**Transcribed page contents**
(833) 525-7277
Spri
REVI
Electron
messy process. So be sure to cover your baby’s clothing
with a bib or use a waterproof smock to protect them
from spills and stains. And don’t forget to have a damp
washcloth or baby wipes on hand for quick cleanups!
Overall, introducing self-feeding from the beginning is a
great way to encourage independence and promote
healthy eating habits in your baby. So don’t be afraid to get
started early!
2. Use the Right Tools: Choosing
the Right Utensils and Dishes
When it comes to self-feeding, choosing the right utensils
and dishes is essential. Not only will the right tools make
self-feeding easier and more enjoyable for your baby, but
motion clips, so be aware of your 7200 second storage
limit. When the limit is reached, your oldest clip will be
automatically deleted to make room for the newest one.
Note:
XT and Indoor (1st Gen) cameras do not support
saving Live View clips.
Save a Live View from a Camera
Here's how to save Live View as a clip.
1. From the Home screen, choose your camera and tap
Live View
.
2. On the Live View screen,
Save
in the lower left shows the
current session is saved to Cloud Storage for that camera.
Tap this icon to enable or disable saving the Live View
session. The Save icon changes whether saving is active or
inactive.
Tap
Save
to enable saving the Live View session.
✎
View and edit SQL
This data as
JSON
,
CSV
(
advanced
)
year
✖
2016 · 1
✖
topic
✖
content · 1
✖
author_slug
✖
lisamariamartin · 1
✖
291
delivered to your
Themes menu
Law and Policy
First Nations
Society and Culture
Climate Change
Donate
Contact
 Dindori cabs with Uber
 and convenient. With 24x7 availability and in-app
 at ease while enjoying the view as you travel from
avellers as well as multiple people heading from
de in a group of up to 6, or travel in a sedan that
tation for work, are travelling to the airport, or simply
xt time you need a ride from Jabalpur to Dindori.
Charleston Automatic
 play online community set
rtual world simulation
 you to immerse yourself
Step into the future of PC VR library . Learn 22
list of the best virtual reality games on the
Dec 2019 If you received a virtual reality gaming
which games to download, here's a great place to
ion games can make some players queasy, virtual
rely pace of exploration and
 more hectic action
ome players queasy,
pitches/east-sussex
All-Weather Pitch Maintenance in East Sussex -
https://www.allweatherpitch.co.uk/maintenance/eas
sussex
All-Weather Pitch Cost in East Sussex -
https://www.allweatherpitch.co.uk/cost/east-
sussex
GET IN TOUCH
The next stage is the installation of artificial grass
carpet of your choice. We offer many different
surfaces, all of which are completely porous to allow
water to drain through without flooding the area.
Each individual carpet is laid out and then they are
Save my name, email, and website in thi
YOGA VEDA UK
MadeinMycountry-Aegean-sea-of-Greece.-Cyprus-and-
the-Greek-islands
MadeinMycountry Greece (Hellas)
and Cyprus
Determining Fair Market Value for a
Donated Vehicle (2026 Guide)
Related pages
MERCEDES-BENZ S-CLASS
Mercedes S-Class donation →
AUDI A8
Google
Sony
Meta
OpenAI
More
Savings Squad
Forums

**Prompt**
Copy every line above verbatim, keeping the original order and wording.

**Response to this exercise**
(833) 525-7277
Spri
REVI
Electron
messy process. So be sure to cover your baby’s clothing
with a bib or use a waterproof smock to protect them
from spills and stains. And don’t forget to have a damp
washcloth or baby wipes on hand for quick cleanups!
Overall, introducing self-feeding from the beginning is a
great way to encourage independence and promote
healthy eating habits in your baby. So don’t be afraid to get
started early!
2. Use the Right Tools: Choosing
the Right Utensils and Dishes
When it comes to self-feeding, choosing the right utensils
and dishes is essential. Not only will the right tools make
self-feeding easier and more enjoyable for your baby, but
motion clips, so be aware of your 7200 second storage
limit. When the limit is reached, your oldest clip will be
automatically deleted to make room for the newest one.
Note:
XT and Indoor (1st Gen) cameras do not support
saving Live View clips.
Save a Live View from a Camera
Here's how to save Live View as a clip.
1. From the Home screen, choose your camera and tap
Live View
.
2. On the Live View screen,
Save
in the lower left shows the
current session is saved to Cloud Storage for that camera.
Tap this icon to enable or disable saving the Live View
session. The Save icon changes whether saving is active or
inactive.
Tap
Save
to enable saving the Live View session.
✎
View and edit SQL
This data as
JSON
,
CSV
(
advanced
)
year
✖
2016 · 1
✖
topic
✖
content · 1
✖
author_slug
✖
lisamariamartin · 1
✖
291
delivered to your
Themes menu
Law and Policy
First Nations
Society and Culture
Climate Change
Donate
Contact
 Dindori cabs with Uber
 and convenient. With 24x7 availability and in-app
 at ease while enjoying the view as you travel from
avellers as well as multiple people heading from
de in a group of up to 6, or travel in a sedan that
tation for work, are travelling to the airport, or simply
xt time you need a ride from Jabalpur to Dindori.
Charleston Automatic
 play online community set
rtual world simulation
 you to immerse yourself
Step into the future of PC VR library . Learn 22
list of the best virtual reality games on the
Dec 2019 If you received a virtual reality gaming
which games to download, here's a great place to
ion games can make some players queasy, virtual
rely pace of exploration and
 more hectic action
ome players queasy,
pitches/east-sussex
All-Weather Pitch Maintenance in East Sussex -
https://www.allweatherpitch.co.uk/maintenance/eas
sussex
All-Weather Pitch Cost in East Sussex -
https://www.allweatherpitch.co.uk/cost/east-
sussex
GET IN TOUCH
The next stage is the installation of artificial grass
carpet of your choice. We offer many different
surfaces, all of which are completely porous to allow
water to drain through without flooding the area.
Each individual carpet is laid out and then they are
Save my name, email, and website in thi
YOGA VEDA UK
MadeinMycountry-Aegean-sea-of-Greece.-Cyprus-and-
the-Greek-islands
MadeinMycountry Greece (Hellas)
and Cyprus
Determining Fair Market Value for a
Donated Vehicle (2026 Guide)
Related pages
MERCEDES-BENZ S-CLASS
Mercedes S-Class donation →
AUDI A8
Google
Sony
Meta
OpenAI
More
Savings Squad
Forums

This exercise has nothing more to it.